The Crucifixion, with the Virgin and Saint John the Evangelist Mourning
by Rogier van der Weyden, 1460-65.
From the Philadelphia Museum of Art: Handbook of the Collections (1995), p. 167. by Katherine Crawford Luber, 1995:
The greatest old master painting in the Museum, Rogier van der Weyden's diptych presents the Crucifixion as a timeless dramatic narrative. To convey overwhelming depths of human emotion, Rogier located monumental forms in a shallow, austere, nocturnal space accented only by brilliant red hangings. He focused on the experience of the Virgin, her unbearable grief expressed by her swooning into the arms of John the Evangelist. The intensity of her anguish is echoed in the agitated, fluttering loincloth that moves around Christ's motionless body as if the air itself were astir with sorrow. Rogier's use of two panels in a diptych, rather than the more usual three found in a triptych, is rare in paintings of this period, and allowed the artist to balance the human despair at the darkest hour of the Christian faith against the promise of redemption.

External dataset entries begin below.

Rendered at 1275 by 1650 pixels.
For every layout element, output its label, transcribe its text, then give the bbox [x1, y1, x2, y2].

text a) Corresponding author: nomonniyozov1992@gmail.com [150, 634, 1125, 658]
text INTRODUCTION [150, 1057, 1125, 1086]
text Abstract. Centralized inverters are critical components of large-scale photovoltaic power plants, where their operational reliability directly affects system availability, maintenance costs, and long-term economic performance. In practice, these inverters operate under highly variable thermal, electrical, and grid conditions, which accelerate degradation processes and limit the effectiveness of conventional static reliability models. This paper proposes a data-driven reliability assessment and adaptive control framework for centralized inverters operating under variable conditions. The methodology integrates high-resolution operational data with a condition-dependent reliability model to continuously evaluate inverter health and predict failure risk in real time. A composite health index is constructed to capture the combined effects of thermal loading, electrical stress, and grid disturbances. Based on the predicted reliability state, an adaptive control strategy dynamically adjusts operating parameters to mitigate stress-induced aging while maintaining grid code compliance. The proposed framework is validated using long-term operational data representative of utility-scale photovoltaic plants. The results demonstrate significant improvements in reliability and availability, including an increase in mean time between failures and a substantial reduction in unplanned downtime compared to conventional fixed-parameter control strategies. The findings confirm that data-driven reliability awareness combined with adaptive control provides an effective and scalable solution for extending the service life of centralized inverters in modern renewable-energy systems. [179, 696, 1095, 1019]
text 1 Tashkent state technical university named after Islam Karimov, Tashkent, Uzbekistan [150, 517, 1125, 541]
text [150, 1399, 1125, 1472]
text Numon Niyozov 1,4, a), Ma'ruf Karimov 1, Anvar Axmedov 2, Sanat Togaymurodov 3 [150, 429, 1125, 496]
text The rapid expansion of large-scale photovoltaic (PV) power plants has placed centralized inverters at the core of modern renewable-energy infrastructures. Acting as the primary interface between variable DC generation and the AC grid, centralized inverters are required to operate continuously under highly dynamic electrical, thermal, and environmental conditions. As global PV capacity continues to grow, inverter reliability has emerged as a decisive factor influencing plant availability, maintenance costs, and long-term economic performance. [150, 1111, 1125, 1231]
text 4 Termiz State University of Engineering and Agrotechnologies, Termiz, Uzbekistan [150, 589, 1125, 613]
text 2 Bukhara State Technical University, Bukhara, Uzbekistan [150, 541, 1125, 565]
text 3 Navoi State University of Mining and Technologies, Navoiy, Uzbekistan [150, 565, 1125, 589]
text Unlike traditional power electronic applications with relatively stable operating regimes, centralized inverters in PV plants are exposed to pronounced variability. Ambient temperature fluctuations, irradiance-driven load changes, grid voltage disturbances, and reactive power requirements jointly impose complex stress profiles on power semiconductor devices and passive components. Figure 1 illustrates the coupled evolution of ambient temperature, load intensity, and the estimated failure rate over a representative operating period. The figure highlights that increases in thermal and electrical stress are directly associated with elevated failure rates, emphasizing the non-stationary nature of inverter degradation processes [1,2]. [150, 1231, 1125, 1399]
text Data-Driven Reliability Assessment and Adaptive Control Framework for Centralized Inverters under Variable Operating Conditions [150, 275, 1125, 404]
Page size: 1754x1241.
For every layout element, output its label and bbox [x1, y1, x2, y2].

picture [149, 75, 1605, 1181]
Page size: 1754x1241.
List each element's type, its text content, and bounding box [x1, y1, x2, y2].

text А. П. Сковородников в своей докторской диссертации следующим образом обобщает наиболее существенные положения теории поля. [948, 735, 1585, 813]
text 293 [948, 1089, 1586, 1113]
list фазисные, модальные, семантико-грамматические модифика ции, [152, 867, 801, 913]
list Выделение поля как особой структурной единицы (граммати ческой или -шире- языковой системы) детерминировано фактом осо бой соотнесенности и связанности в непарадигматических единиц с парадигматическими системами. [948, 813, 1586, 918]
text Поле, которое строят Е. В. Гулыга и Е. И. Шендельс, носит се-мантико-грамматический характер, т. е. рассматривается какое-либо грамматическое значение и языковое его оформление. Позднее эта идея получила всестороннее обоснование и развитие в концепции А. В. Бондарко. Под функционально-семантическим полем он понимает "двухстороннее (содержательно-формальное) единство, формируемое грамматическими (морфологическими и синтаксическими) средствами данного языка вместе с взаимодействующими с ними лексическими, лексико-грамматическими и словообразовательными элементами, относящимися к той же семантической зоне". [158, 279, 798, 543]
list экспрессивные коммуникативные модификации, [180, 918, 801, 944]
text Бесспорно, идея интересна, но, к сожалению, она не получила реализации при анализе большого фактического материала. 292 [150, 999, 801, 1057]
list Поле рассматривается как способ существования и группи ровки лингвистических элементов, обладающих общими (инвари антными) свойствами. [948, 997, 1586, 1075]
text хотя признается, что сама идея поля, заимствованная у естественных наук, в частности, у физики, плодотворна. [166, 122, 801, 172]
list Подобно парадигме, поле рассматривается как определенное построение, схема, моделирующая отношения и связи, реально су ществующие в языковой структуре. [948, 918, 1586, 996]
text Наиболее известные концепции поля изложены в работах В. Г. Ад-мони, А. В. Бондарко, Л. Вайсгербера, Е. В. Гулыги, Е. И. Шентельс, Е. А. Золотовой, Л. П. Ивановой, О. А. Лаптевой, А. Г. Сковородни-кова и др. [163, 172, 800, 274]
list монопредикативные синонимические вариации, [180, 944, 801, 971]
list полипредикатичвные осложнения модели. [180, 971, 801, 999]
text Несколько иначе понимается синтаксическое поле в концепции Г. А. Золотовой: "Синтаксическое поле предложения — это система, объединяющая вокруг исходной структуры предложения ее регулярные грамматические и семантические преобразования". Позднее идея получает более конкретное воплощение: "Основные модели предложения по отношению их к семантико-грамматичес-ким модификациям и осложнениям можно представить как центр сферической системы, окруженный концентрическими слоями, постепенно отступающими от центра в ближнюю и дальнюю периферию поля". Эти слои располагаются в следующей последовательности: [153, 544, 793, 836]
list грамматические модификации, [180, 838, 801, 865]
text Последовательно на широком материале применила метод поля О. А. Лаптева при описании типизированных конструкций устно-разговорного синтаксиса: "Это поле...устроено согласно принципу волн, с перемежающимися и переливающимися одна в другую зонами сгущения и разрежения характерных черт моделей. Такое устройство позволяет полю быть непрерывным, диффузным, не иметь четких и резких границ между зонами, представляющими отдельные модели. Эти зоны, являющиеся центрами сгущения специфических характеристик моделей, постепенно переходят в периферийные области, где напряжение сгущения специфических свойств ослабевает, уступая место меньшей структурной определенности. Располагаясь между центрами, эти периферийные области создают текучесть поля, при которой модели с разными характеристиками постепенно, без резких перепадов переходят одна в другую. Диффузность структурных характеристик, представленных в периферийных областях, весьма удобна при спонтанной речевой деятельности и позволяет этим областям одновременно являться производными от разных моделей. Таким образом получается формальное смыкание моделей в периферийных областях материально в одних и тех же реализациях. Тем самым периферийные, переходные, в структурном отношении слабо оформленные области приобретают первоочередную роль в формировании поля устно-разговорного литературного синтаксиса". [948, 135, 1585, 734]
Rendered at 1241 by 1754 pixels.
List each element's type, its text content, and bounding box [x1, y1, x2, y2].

I only add to Ms. Luber's beautiful discussion that the duality of the two sides of the diptych, with the overwhelming emotion in Mary on one side, and the austere presentation of the suffering Christ on the other, is not total but is broken by the small piece of Mary's garment that slips to the other side.
You can see this painting in the Philadelphia Museum of Art, where its presence dominates the Medieval section of the museum.